## EXERCISE AIM
Can you return the records exactly, from their first line through the line containing "What is the difference between the values", with both ends included?

## PROVIDED MATERIAL

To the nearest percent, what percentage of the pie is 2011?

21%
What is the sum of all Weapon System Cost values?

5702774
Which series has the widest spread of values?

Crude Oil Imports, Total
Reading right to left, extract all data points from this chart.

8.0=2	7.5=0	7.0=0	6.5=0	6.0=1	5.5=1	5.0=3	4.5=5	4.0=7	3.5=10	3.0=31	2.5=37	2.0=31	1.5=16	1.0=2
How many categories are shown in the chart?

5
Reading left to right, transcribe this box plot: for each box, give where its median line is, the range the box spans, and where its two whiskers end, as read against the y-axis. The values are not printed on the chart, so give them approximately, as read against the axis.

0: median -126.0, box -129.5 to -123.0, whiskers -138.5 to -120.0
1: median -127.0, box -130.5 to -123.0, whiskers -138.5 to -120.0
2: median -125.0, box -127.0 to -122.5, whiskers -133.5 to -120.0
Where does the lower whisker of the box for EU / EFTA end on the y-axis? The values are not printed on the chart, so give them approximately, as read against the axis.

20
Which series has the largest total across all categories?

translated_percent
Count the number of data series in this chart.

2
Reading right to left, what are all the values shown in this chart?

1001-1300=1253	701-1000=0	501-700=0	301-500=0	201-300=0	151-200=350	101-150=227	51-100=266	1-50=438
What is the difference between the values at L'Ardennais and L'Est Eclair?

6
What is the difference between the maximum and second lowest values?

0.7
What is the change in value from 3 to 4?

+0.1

## COMPLETED TASK
To the nearest percent, what percentage of the pie is 2011?

21%
What is the sum of all Weapon System Cost values?

5702774
Which series has the widest spread of values?

Crude Oil Imports, Total
Reading right to left, extract all data points from this chart.

8.0=2	7.5=0	7.0=0	6.5=0	6.0=1	5.5=1	5.0=3	4.5=5	4.0=7	3.5=10	3.0=31	2.5=37	2.0=31	1.5=16	1.0=2
How many categories are shown in the chart?

5
Reading left to right, transcribe this box plot: for each box, give where its median line is, the range the box spans, and where its two whiskers end, as read against the y-axis. The values are not printed on the chart, so give them approximately, as read against the axis.

0: median -126.0, box -129.5 to -123.0, whiskers -138.5 to -120.0
1: median -127.0, box -130.5 to -123.0, whiskers -138.5 to -120.0
2: median -125.0, box -127.0 to -122.5, whiskers -133.5 to -120.0
Where does the lower whisker of the box for EU / EFTA end on the y-axis? The values are not printed on the chart, so give them approximately, as read against the axis.

20
Which series has the largest total across all categories?

translated_percent
Count the number of data series in this chart.

2
Reading right to left, what are all the values shown in this chart?

1001-1300=1253	701-1000=0	501-700=0	301-500=0	201-300=0	151-200=350	101-150=227	51-100=266	1-50=438
What is the difference between the values at L'Ardennais and L'Est Eclair?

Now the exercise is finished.